C'était aussi le temps de la chute du Mur. L'astuce, c'était d'embaucher des Hongroises avec des pseudonymes bien Italiens, comme Lea Martini, Erica (Erika) Bella, Anita Rinaldi, Simona Valli... Elles avaient moins de retenue à tourner sans préservatifs, à accepter des double-pénétrations ou à se faire refaire les seins.

Rocco Siffredi commença à tourner à la fin des années 80. Néanmoins, il ne devint un pilier du hard qu'au milieu des années 90. La plupart des acteurs masculins n'étaient que des bites sur pattes. Pas Rocco. Ancien mannequin, il possédait une vraie présence et pouvait déclamer un long dialogue sans regarder la caméra. Polyglotte, il était capable de tourner en France ou aux USA, sans être doublé. Il savait même tenir une caméra et on pouvait l'envoyer en Hongrie caster les filles.

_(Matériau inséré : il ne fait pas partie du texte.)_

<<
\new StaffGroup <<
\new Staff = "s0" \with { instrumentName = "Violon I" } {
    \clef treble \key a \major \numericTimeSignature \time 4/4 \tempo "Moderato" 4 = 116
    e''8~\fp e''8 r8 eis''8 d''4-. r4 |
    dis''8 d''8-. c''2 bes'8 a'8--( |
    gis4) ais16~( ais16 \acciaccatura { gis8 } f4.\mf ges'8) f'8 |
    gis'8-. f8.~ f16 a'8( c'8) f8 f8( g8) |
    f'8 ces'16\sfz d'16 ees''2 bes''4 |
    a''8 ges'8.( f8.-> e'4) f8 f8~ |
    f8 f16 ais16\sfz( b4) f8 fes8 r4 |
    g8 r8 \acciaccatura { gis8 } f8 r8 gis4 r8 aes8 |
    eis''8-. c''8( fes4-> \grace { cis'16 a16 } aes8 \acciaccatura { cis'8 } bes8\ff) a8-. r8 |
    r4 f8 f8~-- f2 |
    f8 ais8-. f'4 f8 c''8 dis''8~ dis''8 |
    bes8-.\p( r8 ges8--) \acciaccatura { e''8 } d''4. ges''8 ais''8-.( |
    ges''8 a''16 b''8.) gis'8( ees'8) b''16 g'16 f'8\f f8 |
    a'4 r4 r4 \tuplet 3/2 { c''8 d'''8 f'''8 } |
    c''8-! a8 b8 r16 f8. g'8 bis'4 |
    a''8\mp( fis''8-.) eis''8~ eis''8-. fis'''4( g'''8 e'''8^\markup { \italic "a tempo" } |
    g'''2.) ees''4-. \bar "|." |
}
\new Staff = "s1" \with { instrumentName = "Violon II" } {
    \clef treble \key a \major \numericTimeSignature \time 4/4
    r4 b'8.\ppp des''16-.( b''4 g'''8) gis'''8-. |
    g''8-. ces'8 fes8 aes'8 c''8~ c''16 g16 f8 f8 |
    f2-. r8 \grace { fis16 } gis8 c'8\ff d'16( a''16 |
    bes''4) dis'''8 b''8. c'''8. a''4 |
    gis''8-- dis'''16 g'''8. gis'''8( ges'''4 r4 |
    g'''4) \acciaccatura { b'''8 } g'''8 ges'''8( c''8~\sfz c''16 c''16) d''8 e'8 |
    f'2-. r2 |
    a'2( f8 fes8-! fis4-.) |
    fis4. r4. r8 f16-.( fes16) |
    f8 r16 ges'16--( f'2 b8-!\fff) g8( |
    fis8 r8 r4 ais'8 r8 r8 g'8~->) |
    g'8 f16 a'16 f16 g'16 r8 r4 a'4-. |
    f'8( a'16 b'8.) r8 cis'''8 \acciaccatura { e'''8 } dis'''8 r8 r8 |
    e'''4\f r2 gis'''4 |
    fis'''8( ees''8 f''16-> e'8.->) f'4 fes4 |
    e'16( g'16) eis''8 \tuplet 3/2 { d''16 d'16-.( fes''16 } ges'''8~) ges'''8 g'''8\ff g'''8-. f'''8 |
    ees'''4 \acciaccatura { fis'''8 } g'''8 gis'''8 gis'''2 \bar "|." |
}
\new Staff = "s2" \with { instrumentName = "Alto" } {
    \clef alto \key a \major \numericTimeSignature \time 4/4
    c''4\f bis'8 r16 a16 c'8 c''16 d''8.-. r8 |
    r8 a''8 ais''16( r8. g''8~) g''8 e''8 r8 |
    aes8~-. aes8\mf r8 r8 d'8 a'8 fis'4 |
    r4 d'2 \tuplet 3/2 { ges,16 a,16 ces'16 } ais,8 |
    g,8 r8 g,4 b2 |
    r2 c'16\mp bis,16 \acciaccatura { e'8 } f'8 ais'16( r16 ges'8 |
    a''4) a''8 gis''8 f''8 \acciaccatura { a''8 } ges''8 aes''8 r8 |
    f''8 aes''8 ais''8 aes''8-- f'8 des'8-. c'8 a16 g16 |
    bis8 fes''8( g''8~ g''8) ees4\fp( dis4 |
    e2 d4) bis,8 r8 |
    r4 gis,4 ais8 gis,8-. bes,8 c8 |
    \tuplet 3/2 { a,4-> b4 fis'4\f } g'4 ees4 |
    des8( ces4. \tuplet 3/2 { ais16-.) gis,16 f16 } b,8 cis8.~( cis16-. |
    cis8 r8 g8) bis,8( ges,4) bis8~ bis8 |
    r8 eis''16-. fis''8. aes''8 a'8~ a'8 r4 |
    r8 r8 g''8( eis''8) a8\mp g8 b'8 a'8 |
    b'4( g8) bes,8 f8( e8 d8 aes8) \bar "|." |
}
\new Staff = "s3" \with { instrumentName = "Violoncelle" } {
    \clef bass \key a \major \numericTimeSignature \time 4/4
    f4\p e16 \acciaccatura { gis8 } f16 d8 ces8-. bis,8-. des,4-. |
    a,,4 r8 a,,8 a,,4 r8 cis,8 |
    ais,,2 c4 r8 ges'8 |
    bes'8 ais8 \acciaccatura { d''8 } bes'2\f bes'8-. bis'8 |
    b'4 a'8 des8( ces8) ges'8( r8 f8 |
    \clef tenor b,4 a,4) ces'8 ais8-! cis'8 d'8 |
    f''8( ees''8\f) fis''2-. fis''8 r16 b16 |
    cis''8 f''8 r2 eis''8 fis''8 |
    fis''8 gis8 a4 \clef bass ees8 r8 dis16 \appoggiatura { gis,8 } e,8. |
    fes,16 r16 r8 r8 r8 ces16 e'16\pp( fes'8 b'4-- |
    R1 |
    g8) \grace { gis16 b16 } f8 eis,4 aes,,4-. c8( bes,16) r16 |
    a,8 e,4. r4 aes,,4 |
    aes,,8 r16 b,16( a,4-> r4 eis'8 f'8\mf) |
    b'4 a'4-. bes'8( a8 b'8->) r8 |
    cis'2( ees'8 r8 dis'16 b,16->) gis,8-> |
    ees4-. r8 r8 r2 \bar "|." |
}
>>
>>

Mais Rocco était trop malin pour n'être qu'un sous-fifre. Conscient de sa notoriété, il commença à réaliser, puis à produire, dans la deuxième moitié des années 90. Rocco ne tournait plus que pour Siffredi et il vampirisa le X Italien.

La fin
Contrairement à Joe d'Amato ou à Mario Salieri, Rocco n'avait pas vocation à être un cinéaste. Son truc, c'était de tourner caméra à l'épaule. Il fut un précurseur du gonzo, voire du porno-réalité : l'acteur-réalisateur se rendait dans une ville (Rio de Janeiro, Budapest, Londres ou Los Angeles), y rencontrait des femmes, qu'il baisait dans des chambres d'hôtels. Tout cela pour produire des DVD à la chaine.

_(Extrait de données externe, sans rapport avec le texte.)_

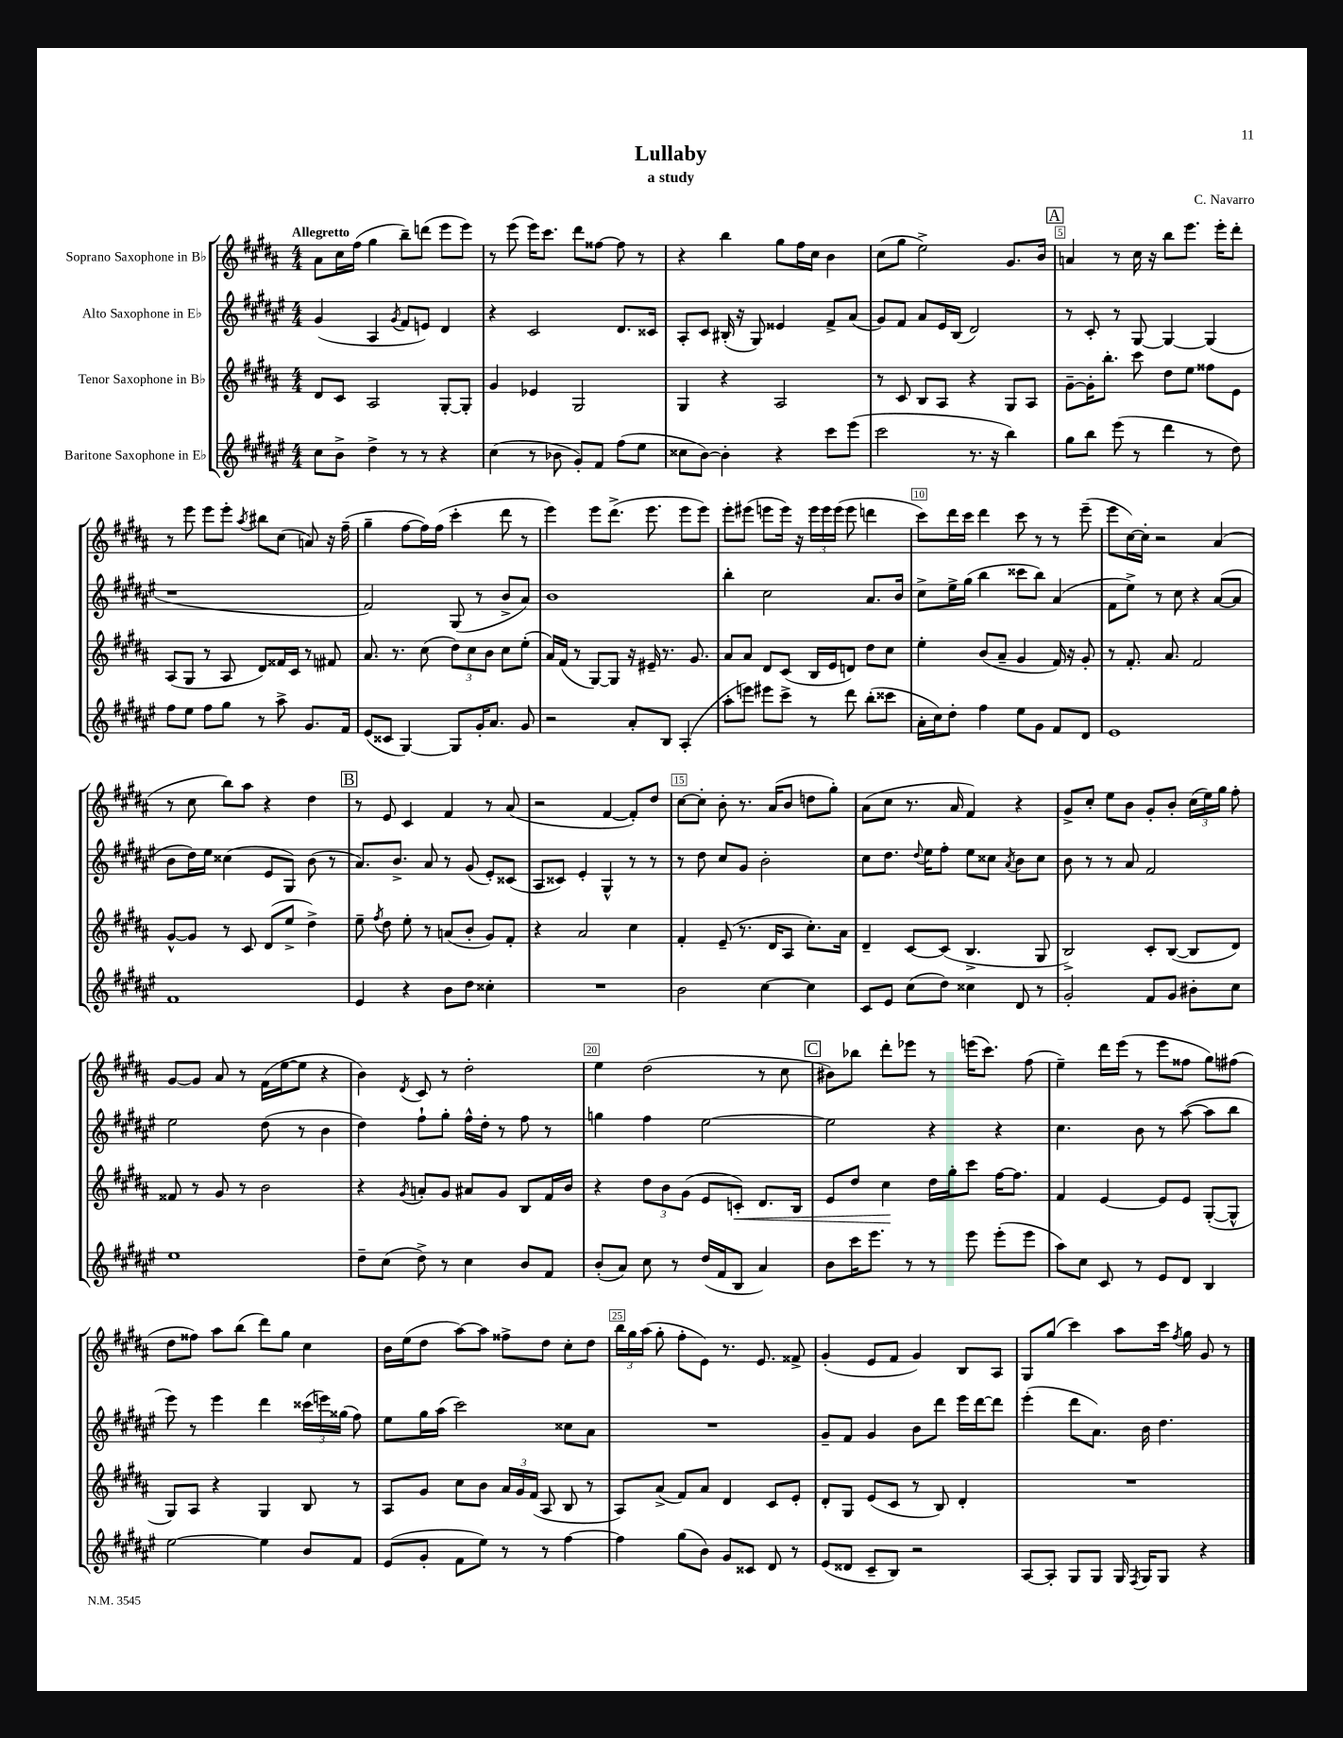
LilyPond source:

Or, en Italie, point de maisons comme Marc Dorcel ou Private. Lorsque les vétérans prirent leur retraite (faute notamment de savoir tourner des gonzo), ils fermèrent leur boutique. Rocco Siffredi tenta de prendre sa retraite d'acteur. Mais impossible de trouver un "remplaçant". Pas cons, les acteurs compétents (comme Manuel Ferrara) montèrent leur propre boite de production (quel intérêt à n'être qu'un simple employé ?) Puis ce fut au tour de Rocco Siffredi de tanguer. Le fisc italien la réclama des arriérés. Puis il manqua le virage internet, avec l'apparition de "pure players".
Aujourd'hui, Rocco Siffredi reste une légende. Mais une légende vieillissante, qui n'est plus aussi incontournable qu'avant. Et surtout, il n'y a plus de X Italien. Alors que la France ou la Grande-Bretagne ont su faire vivre et développer un cinéma spécifique, avec son style et ses codes.